Perhaps it’s no surprise that Hointer was founded by Nadia Shouraboura, former chief of supply chain and fulfillment technologies for Amazon, another retailer using robots.
Indeed, Amazon last year said that it would be employing some 10,000 robots, or even more, in its warehouses by the end of 2014. In 2012 the e-commerce giant acquired robot warehouse technology company Kiva Systems Inc., whose robots can find products and bring them to packing stations.
And entrepreneur Louis Borders, of Borders bookseller fame, among other enterprises, is working on a robot-powered grocery-delivery service that he says will rely almost solely on robots for fulfillment.
One retailer, Lowe’s, is taking robots out of the warehouse and onto the floor to actually interact with customers in its Orchard Supply Hardware stores. The “OSHbot” can greet shoppers, converse with them in English and Spanish, bring them to aisles for the products they seek, display specials through images on their "heads", and consult with human Orchard employees that have expertise in home-improvement areas like plumbing.The OSHbot robots were developed with the help of retail-robot and technology startup Fellow Robots.

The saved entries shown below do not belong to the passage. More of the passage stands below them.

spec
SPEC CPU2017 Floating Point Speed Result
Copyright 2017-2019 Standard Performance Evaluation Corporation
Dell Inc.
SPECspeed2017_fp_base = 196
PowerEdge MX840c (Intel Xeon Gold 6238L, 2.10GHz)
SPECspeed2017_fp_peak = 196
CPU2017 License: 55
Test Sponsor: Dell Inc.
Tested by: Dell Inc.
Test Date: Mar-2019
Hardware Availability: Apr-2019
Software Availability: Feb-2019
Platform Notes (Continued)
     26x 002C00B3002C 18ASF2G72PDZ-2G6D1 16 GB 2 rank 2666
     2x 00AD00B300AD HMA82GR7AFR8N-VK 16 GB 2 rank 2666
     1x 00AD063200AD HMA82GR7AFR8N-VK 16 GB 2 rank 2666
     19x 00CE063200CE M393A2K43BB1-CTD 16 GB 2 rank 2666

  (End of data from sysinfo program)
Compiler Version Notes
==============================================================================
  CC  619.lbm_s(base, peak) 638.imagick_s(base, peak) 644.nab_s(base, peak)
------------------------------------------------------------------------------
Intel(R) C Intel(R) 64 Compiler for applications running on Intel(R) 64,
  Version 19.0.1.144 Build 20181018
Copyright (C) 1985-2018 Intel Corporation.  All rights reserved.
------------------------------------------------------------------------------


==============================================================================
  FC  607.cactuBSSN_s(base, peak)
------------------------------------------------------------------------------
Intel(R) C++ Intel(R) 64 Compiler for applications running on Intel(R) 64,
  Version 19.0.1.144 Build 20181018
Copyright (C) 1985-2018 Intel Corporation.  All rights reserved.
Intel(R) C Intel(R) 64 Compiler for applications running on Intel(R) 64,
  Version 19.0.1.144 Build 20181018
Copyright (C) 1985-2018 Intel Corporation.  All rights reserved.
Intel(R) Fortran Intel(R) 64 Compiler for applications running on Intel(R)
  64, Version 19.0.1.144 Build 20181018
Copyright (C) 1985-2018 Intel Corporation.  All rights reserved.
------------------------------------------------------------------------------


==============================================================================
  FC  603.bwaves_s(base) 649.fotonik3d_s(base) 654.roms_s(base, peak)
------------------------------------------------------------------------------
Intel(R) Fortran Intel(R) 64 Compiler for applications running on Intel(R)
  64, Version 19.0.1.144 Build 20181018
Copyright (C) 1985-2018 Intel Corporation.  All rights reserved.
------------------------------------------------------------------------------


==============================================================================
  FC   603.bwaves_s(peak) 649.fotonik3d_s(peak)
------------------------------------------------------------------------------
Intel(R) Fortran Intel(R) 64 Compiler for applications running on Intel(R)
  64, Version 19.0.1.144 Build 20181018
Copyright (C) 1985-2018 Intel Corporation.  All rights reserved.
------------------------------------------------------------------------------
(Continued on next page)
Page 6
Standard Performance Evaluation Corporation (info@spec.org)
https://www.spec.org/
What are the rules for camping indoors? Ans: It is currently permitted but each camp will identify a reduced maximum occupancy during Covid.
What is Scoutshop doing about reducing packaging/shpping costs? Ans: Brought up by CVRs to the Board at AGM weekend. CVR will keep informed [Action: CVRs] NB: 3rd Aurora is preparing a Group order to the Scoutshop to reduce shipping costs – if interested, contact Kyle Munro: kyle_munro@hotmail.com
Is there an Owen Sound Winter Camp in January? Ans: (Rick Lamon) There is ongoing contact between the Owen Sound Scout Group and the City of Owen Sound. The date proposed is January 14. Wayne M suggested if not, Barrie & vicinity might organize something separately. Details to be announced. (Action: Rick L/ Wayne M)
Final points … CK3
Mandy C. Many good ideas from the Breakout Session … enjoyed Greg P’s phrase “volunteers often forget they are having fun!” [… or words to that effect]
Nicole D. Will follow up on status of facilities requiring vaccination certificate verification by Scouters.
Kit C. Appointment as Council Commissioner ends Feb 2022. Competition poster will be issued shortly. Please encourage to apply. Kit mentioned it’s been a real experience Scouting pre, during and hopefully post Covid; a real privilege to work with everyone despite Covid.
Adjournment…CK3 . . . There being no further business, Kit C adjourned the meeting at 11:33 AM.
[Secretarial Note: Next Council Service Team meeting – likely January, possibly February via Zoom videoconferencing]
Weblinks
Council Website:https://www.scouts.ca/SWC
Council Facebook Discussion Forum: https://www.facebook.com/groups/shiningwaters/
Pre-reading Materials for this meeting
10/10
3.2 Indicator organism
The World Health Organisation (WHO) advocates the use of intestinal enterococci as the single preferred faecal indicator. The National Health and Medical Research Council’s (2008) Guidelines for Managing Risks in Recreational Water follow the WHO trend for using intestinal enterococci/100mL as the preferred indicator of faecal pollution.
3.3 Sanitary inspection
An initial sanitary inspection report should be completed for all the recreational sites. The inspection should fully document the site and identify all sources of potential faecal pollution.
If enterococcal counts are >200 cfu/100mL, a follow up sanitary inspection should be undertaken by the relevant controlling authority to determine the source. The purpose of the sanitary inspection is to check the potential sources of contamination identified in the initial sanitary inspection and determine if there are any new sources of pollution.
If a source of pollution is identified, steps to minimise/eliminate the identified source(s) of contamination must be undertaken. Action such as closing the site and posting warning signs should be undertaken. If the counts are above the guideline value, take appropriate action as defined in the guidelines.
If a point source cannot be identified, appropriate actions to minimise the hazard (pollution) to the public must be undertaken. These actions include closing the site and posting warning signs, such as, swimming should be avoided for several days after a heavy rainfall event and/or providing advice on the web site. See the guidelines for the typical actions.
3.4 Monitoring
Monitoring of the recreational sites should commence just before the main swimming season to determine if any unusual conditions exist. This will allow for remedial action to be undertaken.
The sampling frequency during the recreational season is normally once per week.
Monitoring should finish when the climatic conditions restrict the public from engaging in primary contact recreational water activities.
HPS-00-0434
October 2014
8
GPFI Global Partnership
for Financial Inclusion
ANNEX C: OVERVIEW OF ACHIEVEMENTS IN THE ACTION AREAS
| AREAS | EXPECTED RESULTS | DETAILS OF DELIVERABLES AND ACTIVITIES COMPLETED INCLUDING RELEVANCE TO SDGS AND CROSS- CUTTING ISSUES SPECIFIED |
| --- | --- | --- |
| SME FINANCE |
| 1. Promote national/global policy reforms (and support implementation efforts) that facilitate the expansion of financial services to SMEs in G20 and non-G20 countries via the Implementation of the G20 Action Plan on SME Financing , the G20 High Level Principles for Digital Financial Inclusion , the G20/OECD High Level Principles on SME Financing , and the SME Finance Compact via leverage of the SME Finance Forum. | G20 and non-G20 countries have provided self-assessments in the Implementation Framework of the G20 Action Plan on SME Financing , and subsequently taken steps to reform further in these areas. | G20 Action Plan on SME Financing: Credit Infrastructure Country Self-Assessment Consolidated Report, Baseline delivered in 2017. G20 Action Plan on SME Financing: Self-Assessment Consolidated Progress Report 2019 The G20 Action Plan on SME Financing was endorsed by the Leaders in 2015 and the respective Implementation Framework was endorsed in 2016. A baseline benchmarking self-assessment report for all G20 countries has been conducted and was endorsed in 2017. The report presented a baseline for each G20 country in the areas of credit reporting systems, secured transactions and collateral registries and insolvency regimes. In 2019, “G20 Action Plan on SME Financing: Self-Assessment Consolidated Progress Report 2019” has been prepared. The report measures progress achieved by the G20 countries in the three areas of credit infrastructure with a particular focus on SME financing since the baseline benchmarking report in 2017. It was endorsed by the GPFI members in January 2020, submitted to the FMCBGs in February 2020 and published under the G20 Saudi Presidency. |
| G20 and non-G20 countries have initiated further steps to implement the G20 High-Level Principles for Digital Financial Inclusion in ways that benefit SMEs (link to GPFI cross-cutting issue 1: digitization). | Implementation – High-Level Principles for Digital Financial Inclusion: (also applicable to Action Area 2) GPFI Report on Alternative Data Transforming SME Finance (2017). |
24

What robots may do best when it comes to retail is help retail workers do their jobs better, experts have told Retail Dive. In retail anyway, says Brett Wickard, founder-president of lean retail platform FieldStack, “technology doesn’t displace people — it amplifies them.”
“Robotic store cleaning allows retail teams to spend more time on their core strengths – selling and merchandising,” he says.“Robotic store night security allows more goods to be merchandised in more ways with lower stress on the retail team. Robotic sorting allows retail teams to focus on merchandising. Many repetitive tasks at retail that don’t require creativity or thoughtful consideration are likely candidates for future robotic/technological advances."